Les films dédiés aux arts graphiques sont spécialement conçus pour les copies à haut contraste et sont distribués normalement en plans-films. Pour ce travail les meilleures émulsions nous ont été fournies par Agfa, c'est le plan-film "Fo Arts Graphics", F étant la dénomination de brillant. Il n'est distribué qu'en format professionnel mais la plupart des revendeurs peuvent le commander et le découper à votre intention au format 4x5" (10x12 cm).

Si vous ne trouvez pas ce plan-film, le Kodalith vendu par Kodak offre des possibilités similaires en vous permettant de bénéficier d'une commercialisation étendue.

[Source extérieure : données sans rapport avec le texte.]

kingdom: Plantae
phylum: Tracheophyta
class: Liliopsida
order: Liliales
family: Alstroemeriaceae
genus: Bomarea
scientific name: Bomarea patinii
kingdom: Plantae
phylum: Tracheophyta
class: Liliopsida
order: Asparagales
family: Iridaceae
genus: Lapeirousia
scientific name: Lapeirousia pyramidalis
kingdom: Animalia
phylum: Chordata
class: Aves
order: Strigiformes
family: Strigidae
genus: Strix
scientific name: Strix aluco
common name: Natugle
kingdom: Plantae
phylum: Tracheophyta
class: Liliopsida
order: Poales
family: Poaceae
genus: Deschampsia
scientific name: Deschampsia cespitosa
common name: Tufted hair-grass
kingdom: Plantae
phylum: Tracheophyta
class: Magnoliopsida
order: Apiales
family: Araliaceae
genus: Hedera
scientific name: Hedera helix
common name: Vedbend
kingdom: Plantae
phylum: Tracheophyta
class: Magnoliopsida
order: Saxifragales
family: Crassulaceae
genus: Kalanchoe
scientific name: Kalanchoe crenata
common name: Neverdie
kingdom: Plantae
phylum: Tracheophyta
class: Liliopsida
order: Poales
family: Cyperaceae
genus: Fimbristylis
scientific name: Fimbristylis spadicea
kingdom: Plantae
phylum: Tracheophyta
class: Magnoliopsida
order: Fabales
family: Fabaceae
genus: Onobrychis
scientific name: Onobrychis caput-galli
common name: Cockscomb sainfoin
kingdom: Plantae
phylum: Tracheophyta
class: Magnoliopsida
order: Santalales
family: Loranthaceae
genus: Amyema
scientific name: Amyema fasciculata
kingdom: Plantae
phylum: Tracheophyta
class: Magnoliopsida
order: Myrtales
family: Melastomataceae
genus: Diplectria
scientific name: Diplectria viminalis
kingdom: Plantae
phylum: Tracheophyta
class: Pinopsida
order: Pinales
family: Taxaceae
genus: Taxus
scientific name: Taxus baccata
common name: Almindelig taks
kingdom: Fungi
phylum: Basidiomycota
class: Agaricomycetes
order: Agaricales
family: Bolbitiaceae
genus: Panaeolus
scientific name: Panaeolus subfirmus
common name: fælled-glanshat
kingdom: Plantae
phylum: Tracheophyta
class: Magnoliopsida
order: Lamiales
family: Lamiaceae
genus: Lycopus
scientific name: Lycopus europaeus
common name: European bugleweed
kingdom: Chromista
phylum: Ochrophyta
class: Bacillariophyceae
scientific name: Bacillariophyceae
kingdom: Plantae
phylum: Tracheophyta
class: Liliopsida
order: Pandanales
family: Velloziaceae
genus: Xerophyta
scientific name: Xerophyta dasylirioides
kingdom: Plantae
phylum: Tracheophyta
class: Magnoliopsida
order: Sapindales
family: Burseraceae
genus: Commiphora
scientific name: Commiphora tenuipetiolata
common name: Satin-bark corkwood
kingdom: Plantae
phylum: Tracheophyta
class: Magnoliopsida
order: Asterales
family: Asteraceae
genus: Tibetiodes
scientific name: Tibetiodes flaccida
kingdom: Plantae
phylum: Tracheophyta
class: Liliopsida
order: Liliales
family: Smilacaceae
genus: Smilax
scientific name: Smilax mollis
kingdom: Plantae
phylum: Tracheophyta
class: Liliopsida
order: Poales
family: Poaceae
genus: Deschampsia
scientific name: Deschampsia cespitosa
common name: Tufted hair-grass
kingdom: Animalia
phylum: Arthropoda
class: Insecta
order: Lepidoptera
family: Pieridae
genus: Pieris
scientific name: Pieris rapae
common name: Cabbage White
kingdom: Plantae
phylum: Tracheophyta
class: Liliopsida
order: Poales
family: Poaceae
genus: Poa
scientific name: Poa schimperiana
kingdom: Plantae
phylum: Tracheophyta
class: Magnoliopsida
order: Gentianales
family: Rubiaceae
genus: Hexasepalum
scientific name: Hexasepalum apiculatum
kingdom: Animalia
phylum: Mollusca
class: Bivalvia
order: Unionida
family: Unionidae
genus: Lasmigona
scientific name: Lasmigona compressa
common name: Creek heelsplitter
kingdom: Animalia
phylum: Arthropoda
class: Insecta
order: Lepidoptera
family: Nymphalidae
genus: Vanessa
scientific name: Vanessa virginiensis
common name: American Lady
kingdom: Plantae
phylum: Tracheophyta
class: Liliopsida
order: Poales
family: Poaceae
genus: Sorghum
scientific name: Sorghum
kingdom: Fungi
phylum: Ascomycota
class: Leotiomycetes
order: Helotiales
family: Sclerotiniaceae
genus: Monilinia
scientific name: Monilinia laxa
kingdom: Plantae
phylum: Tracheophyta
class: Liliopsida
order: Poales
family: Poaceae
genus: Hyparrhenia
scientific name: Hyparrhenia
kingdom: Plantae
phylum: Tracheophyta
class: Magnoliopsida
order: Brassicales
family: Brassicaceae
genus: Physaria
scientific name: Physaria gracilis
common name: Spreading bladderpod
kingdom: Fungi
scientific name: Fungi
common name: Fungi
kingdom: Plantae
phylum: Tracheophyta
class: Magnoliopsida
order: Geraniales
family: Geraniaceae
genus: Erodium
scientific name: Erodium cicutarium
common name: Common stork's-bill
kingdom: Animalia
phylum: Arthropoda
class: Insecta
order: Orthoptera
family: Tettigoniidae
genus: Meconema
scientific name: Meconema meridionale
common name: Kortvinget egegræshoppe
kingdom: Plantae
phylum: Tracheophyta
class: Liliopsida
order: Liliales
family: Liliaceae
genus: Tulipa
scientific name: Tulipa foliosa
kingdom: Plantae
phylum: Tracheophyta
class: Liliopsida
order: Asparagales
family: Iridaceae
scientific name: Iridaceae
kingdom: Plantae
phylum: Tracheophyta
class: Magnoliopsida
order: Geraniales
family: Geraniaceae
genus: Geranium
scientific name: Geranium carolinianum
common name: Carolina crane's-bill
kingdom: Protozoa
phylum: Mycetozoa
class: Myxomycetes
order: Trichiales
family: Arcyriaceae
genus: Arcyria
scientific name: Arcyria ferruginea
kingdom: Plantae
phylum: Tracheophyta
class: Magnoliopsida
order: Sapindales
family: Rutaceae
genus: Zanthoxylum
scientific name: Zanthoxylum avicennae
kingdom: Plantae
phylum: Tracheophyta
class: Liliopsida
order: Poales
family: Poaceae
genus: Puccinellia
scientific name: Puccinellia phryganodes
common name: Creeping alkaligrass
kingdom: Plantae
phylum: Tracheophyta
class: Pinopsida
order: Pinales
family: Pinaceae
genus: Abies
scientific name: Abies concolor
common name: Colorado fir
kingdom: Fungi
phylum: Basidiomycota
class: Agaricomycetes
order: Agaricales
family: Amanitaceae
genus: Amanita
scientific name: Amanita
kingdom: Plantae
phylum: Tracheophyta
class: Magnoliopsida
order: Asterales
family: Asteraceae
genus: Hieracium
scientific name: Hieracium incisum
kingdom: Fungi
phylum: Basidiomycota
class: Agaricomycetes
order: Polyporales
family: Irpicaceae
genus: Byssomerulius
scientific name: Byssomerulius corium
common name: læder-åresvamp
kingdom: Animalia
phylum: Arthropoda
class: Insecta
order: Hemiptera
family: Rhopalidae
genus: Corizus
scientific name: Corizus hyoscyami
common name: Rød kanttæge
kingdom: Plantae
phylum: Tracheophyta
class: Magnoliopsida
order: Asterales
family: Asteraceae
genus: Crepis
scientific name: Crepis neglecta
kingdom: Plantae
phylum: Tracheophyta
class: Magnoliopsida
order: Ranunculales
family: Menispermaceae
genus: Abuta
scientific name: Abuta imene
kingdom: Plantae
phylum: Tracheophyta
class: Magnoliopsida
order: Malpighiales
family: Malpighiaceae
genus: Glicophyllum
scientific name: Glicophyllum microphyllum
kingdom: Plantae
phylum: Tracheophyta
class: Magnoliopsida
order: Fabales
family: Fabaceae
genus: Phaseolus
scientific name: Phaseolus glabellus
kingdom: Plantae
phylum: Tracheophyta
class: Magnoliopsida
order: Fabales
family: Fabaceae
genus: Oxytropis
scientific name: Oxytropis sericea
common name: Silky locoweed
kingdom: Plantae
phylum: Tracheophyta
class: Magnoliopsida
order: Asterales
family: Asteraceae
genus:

Pour accroître le contraste le traitement doit s'effectuer en trois étapes :

- 1re étape. Réaliser une copie positive sur film Art graphique de votre négatif original sans oublier d'utiliser un verre opalin qui devra réduire la dureté de la lumière. L'agrandissement se fera au rapport 1:1 pour éviter ultérieurement toute altération de la géométrie.

Découpez un morceau de film non exposé et copiez-le sur un support gris mat et, tel que vous le feriez avec un papier sensible, la face émulsionnée tournée vers le haut.

Bien que l'on recommande des révélateurs précis pour chaque film, vous pourrez obtenir de très bons résultats dans le Dektol que l'on a coutume d'utiliser pour ce traitement.

Les temps de pose et de développement varient compte tenu du rapport d'agrandissement, de la température du révélateur et d'autres paramètres que nous avons déjà entrevus dans les bases de la photographie. Au rapport 1:1 une exposition de 25 à 30 secondes, le diaphragme sur 11 a donné jusqu'ici d'excellents résultats.

Après le bain de fixage et le lavage, vous obtiendrez une petite image positive noir et blanc qui, complétée par la 2e étape vous offrira une première diapositive vraiment exceptionnelle.

Avant d'entamer la seconde étape retirez le verre opalin, il a servi sa cause.

- 2e étape. Réaliser par contact une nouvelle copie négative sur film Arts graphique de votre positif réalisé à la 1re étape en plaçant les faces émulsionnées l'une contre l'autre. Veillez à ce que le positif soit au-dessus.

Exposer à nouveau mais avec l'objectif de l'agrandisseur placé à environ 20 cm du plateau. Commencez par une exposition de 10 secondes à f/8.

Développer enfin ce négatif juste le temps nécessaire pour que le fond du ciel apparaisse sur tout le négatif.

- 3e étape. Après le séchage placer ce négatif dans l'agrandisseur et imprimez-le sur le papier RC à haut-contraste.

Après ce traitement le fond du ciel de votre négatif corrigé sera parfaitement noir et quantité d'autres nébulosités ressortiront, qui n'étaient que de pâles reflets sur votre premier tirage. Cette fois-ci les nébulosités enregistrées dans le négatif seront apparentes.

Il faut préciser que cette technique accroît le grain au détriment des fins détails. Elle peut aussi apporter du vignetage ou effacer les faibles tonalités et augmenter les défauts dus à la lumière diffuse, autant d'inconvénients qui limitent cette technique aux clichés originaux présentant le moins de défaut possible.